Una realtà segnata da criticità strutturali e organizzative, ma anche da alcune esperienze positive di inclusione e reinserimento sociale. È quanto emerso dalla visita effettuata il 14 luglio all’Istituto Penale Minorile “Malaspina” di Palermo da una delegazione dell’Alleanza per l’articolo 27 della Costituzione, nell’ambito della mobilitazione nazionale che ha coinvolto 34 istituti penitenziari in 29 città italiane.
Alla visita hanno preso parte rappresentanti delle istituzioni locali e del Terzo Settore, tra cui gli assessori comunali Mimma Calabrò e Fabrizio Ferrandelli, il direttore della Caritas Diocesana don Sergio Ciresi, la consigliera comunale Mariangela Di Gangi, il garante comunale per l’infanzia e l’adolescenza Vito Lo Scrudato, il portavoce degli Stati Generali per l’Infanzia e l’Adolescenza Francesco Passantino e Pietro Galluccio, referente di InformaGiovani ed Europe Direct Palermo.
La delegazione ha incontrato la direttrice dell’istituto, Clara Pangaro, il personale della Polizia Penitenziaria, l’area educativa e alcuni dei giovani detenuti, visitando diverse aree della struttura.
Organico insufficiente, celle calde e assenza di presidio medico notturno
Attualmente il Malaspina ospita 27 detenuti. Un dato che, a prima vista, potrebbe apparire contenuto rispetto alla situazione di sovraffollamento che interessa molte carceri italiane. Tuttavia, secondo quanto rilevato dalla delegazione, la capienza effettiva della struttura è stata ridotta a circa 25 posti a causa di lavori di ripristino che hanno comportato la chiusura di un intero reparto di celle.

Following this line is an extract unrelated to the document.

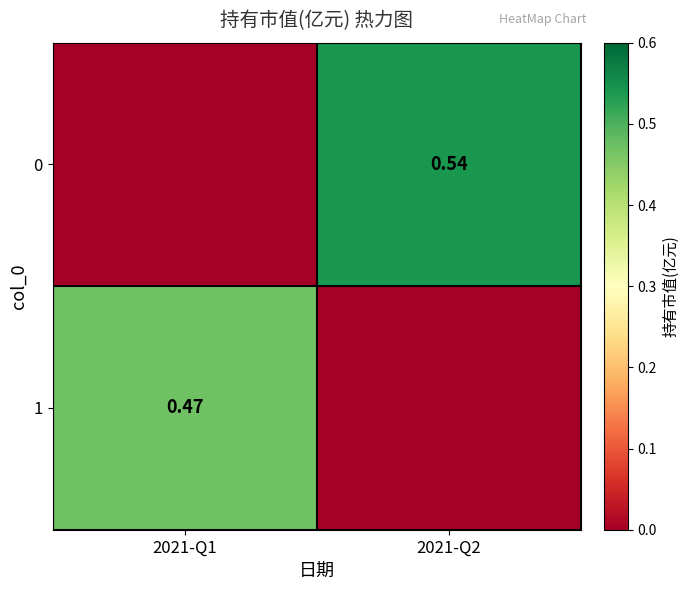

What is the average value of the 0 series?

0.3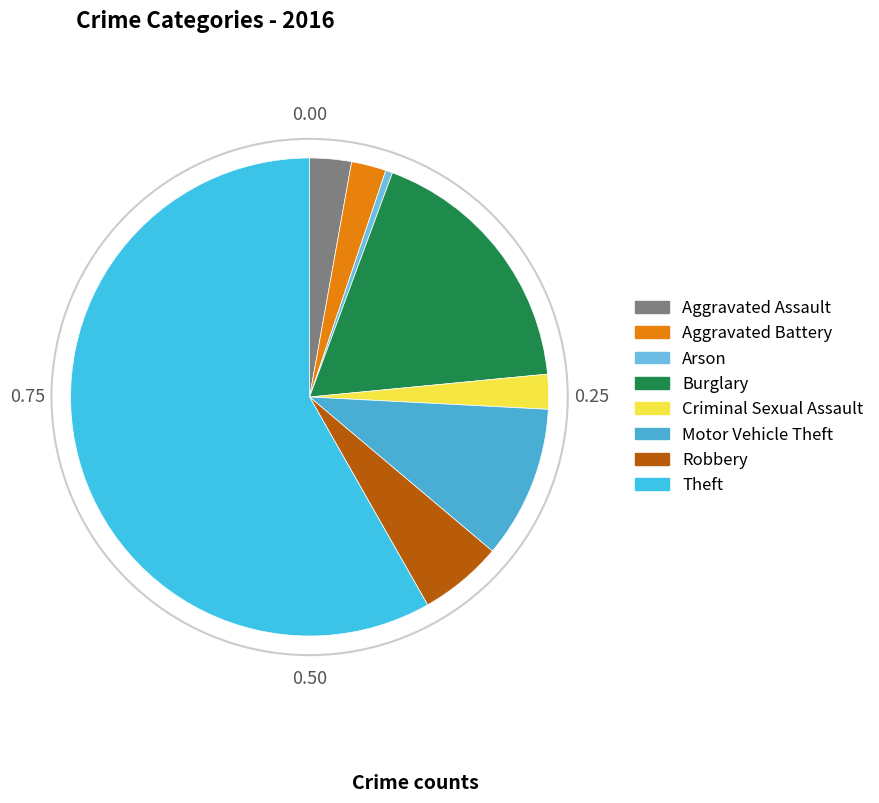

Rank the categories by value from highest to lowest.

Theft, Burglary, Motor Vehicle Theft, Robbery, Aggravated Assault, Aggravated Battery, Criminal Sexual Assault, Arson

Tra le principali criticità segnalate figura la carenza di personale della Polizia Penitenziaria. A fronte di un organico previsto di 55 unità, sono attualmente in servizio soltanto 39 operatori. Una situazione che, secondo i visitatori, determina un forte sovraccarico di lavoro e limita la possibilità di realizzare attività educative e trattamentali, sia all’interno che all’esterno dell’istituto.
Preoccupazione anche sul fronte sanitario. La struttura, infatti, non dispone di un presidio medico notturno e in caso di emergenze deve fare affidamento esclusivamente sulla Guardia Medica o sui servizi di emergenza del 112.
Ulteriori criticità riguardano le condizioni delle celle durante i periodi di caldo intenso. I detenuti dispongono soltanto di ventilatori e, nelle ore notturne, le celle vengono completamente chiuse. Una situazione che, secondo la delegazione, determina condizioni di temperatura e salubrità particolarmente difficili da sostenere durante l’estate.
Anche l’offerta educativa viene giudicata insufficiente. Attualmente i percorsi scolastici consentono il conseguimento della licenza media grazie alla collaborazione con il Centro Provinciale per l’Istruzione degli Adulti (CPIA), ma mancano percorsi formativi più strutturati e professionalizzanti che possano favorire il reinserimento sociale e lavorativo dei giovani detenuti.
Il ruolo del Terzo Settore
Tra gli aspetti positivi emersi durante la visita, la delegazione ha evidenziato i progetti di inserimento lavorativo attivati all’interno e all’esterno dell’istituto. Attualmente coinvolgono quattro giovani detenuti e dovrebbero essere estesi ad altri tre nelle prossime settimane.
Secondo quanto rilevato, tali iniziative sono rese possibili soprattutto grazie all’impegno delle realtà del Terzo Settore, mentre resta più difficile il coinvolgimento del tessuto imprenditoriale locale.
Al termine della visita, l’Alleanza per l’articolo 27 ha ribadito la necessità di interventi urgenti per migliorare le condizioni dell’istituto, chiedendo il completamento dell’organico della Polizia Penitenziaria, l’istituzione di un presidio medico notturno, il potenziamento dell’offerta educativa e formativa, il rafforzamento dei percorsi di inserimento lavorativo e la messa in sicurezza degli impianti elettrici e dei sistemi di climatizzazione.
Per la delegazione, le criticità riscontrate dimostrano come i principi sanciti dall’articolo 27 della Costituzione, che impone pene rispettose della dignità umana e orientate al reinserimento sociale, risultino ancora lontani dall’essere pienamente realizzati nella quotidianità degli istituti penali minorili.